1LT Bain Cowell: As Artillery Forward Observer I was in the back seat of the C&C ship circling near the Saigon River, probably monitoring a LRRP mission. Suddenly one of the pilots came up on the intercom and directed our attention north along the west side of the river (Hobo Woods), where a gray mushroom cloud, like a mini A-bomb burst, was rising up to our altitude. We soon learned about the crash. The Aerorifles had been landed to secure the site so USAF guys could investigate. I recall hearing that all 3 crew members died.
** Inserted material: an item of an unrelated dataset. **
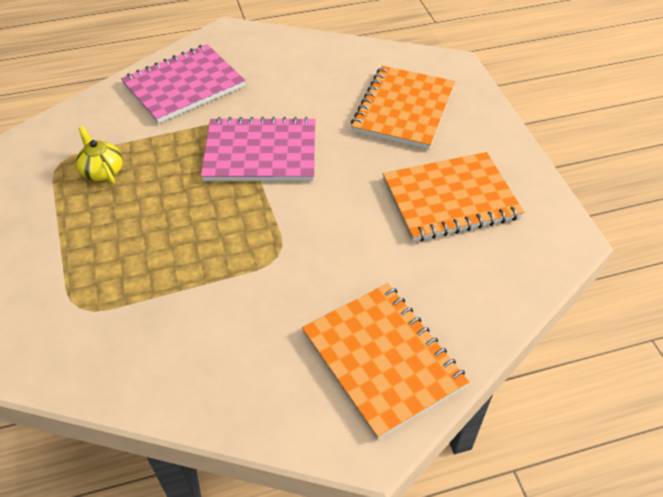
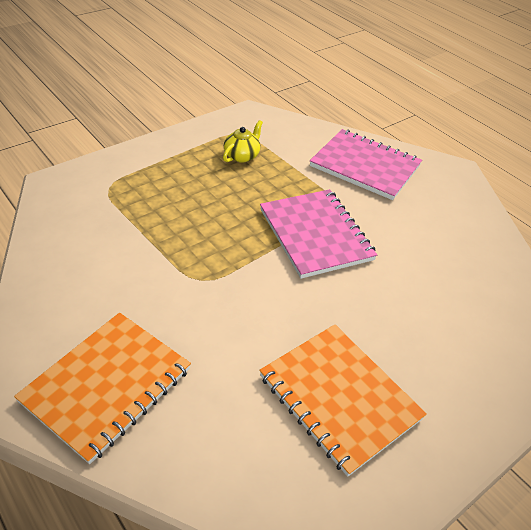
camera: 65 degrees right, 5 degrees down
orange notebook [351,66,455,149] -> none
Never heard what they concluded about the crash--shootdown? aircraft malfunction? crew error?"


1LT Bill Mosenthal Aerorifle Platoon Leader: "Everything I read here about the B-57 crash rings true. I thought I would just add a footnote from an Aero-Rifle perspective. Others have described the magnitude of the explosion.

The crater was about twenty feet deep and about forty feet across and still smoking - several hours or so old by the time we got there. We heard sporadic, single-shot fire at distances of several hundred meters and out. It was not effective fire on us, probably aimed at our aircraft, but it kept us crouched and low to the ground.
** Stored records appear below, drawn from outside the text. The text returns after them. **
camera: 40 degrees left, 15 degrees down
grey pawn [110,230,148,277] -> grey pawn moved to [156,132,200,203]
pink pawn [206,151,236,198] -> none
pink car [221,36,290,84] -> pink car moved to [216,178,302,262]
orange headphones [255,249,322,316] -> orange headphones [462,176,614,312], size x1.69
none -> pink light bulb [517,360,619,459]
At the bottom was a mass of glowing lava, and facedown on top of it a crewman’s body. He had streamer’d in after the aircraft exploded, his chute strung out behind him and not completely opened, yet it must have given him enough of a brake to delay his plunge into the crater behind the plane. He would have been vaporized otherwise.
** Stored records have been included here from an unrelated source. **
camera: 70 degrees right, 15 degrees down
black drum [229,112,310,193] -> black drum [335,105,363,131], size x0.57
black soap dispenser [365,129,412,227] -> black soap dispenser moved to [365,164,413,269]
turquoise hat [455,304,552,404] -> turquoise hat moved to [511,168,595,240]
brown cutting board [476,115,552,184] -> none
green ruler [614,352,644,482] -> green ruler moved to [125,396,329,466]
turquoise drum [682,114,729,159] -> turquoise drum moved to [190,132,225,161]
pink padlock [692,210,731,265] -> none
I didn’t think it was possible to get close enough to retrieve him. I decided to test the crater walls myself and went a few steps down, but the dirt just got softer, deeper and hotter. I took a long look at the corpse. He had been burned out from the underside by the smoldering fuel, molten metal, and possibly ordnance. He was not much thicker than a crisp of bacon. The back of his skull and his flight suit were really all that was left. His blond hair was visible and matted with what looked like fuel oil.

I tried to tell the Air Force personnel they were going to have to get more equipment to suppress the heat and extract the body, but they did not express much interest. They were nervous and clearly wanted out of there. They circled the crater a few times with their equipment. I think their focus was solely on verifying the destruction of onboard equipment – sensors, communications, weapons, etc. They carried satchels of special gear and I have talked to AF people since who said that the critical systems onboard can be pinged and their state of health read out to determine.